- [What the task requires]: From the records below, please return each line that holds the word "Facultad".

- [Information given]:
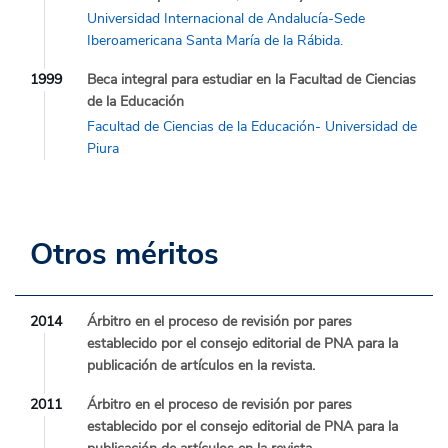
Universidad Internacional de Andalucía-Sede
Iberoamericana Santa María de la Rábida.
1999
Beca integral para estudiar en la Facultad de Ciencias
de la Educación
Facultad de Ciencias de la Educación- Universidad de
Piura
Otros méritos
2014
Árbitro en el proceso de revisión por pares
establecido por el consejo editorial de PNA para la
publicación de artículos en la revista.
2011
Árbitro en el proceso de revisión por pares
establecido por el consejo editorial de PNA para la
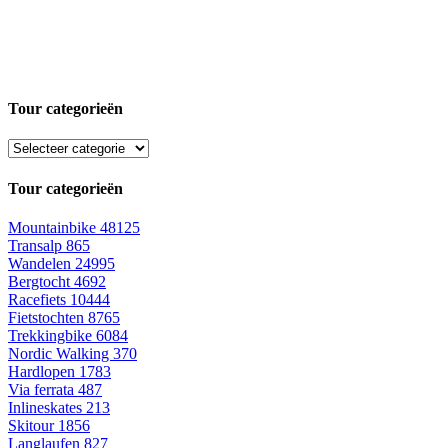
Tour categorieën
Tour categorieën
Mountainbike
48125
Transalp
865
Wandelen
24995
Bergtocht
4692
Racefiets
10444
Fietstochten
8765
Trekkingbike
6084
Nordic Walking
370
Hardlopen
1783
Via ferrata
487
Inlineskates
213
Skitour
1856
Langlaufen
827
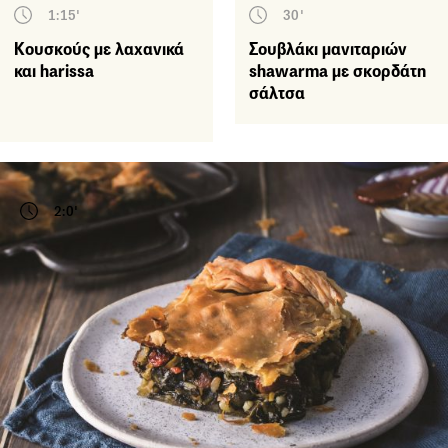
1:15'
30'
Κουσκούς με λαχανικά
Σουβλάκι µανιταριών
και harissa
shawarma με σκορδάτη
σάλτσα
2:0'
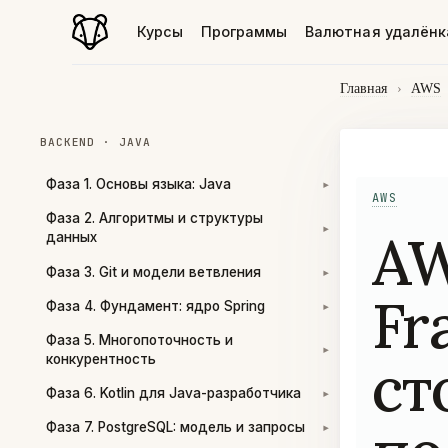
Курсы
Программы
Валютная удалёнк
Главная
›
AWS
BACKEND · JAVA
Фаза 1. Основы языка: Java
▾
AWS
Фаза 2. Алгоритмы и структуры
AW
▾
данных
Фаза 3. Git и модели ветвления
▾
Fr
Фаза 4. Фундамент: ядро Spring
▾
Фаза 5. Многопоточность и
▾
ст
конкурентность
Фаза 6. Kotlin для Java-разработчика
▾
Фаза 7. PostgreSQL: модель и запросы
▾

- [Your solution]:
Beca integral para estudiar en la Facultad de Ciencias
Facultad de Ciencias de la Educación- Universidad de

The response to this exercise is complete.